Saregama reported a stable Q3 FY26 with a notable 29% YoY growth in its core music licensing vertical, supported by the success of the film Dhurandhar. While overall revenue appears lumpy due to the high base effect of major concerts in the previous year, the music segment achieved 18% growth for the nine-month period. Strategically, the company is pivoting away from in-house movie production to a minority-partnership model with Bhansali Productions, focusing instead on high-margin music IP and capital-light live events.
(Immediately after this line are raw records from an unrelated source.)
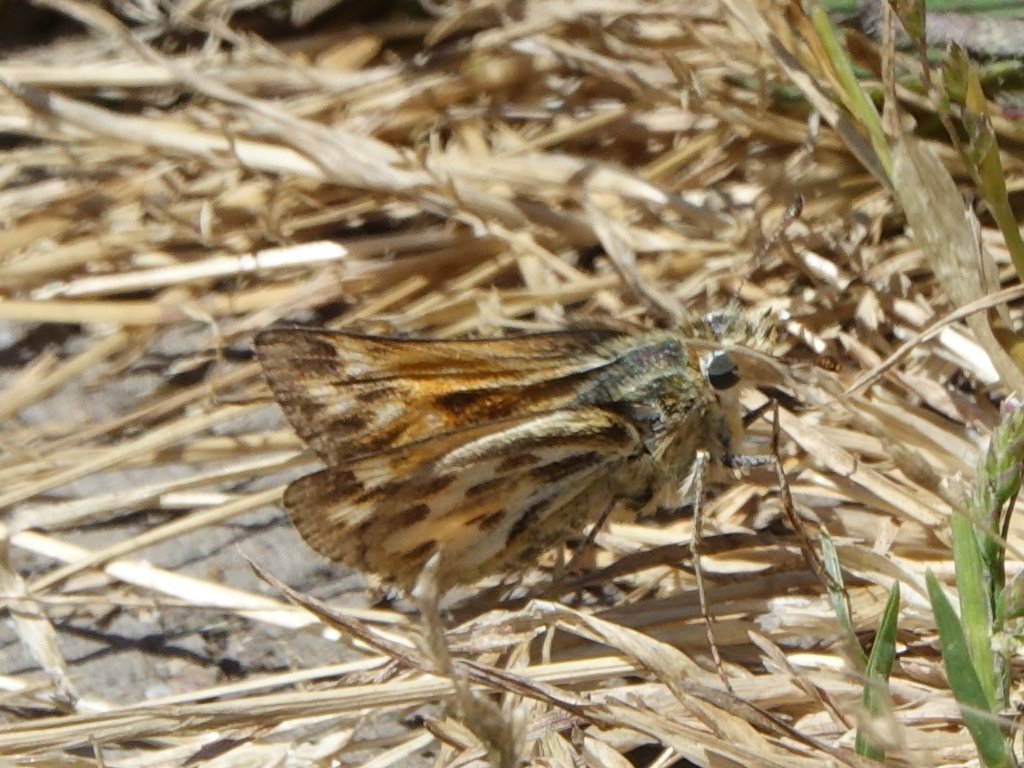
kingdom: Animalia
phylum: Arthropoda
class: Insecta
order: Lepidoptera
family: Hesperiidae
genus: Polites
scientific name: Polites sabuleti
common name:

Management utilized GenAI to drastically reduce content production costs and is aggressively building an artist management vertical to capture brand and event revenue. Looking ahead, Saregama maintains a music growth guidance of 17-18% for FY26, aiming for a return to 21-23% in the medium term. Investors should monitor the impact of the Bhansali partnership on content costs and the stabilization of the live events vertical as the company transitions its business mix.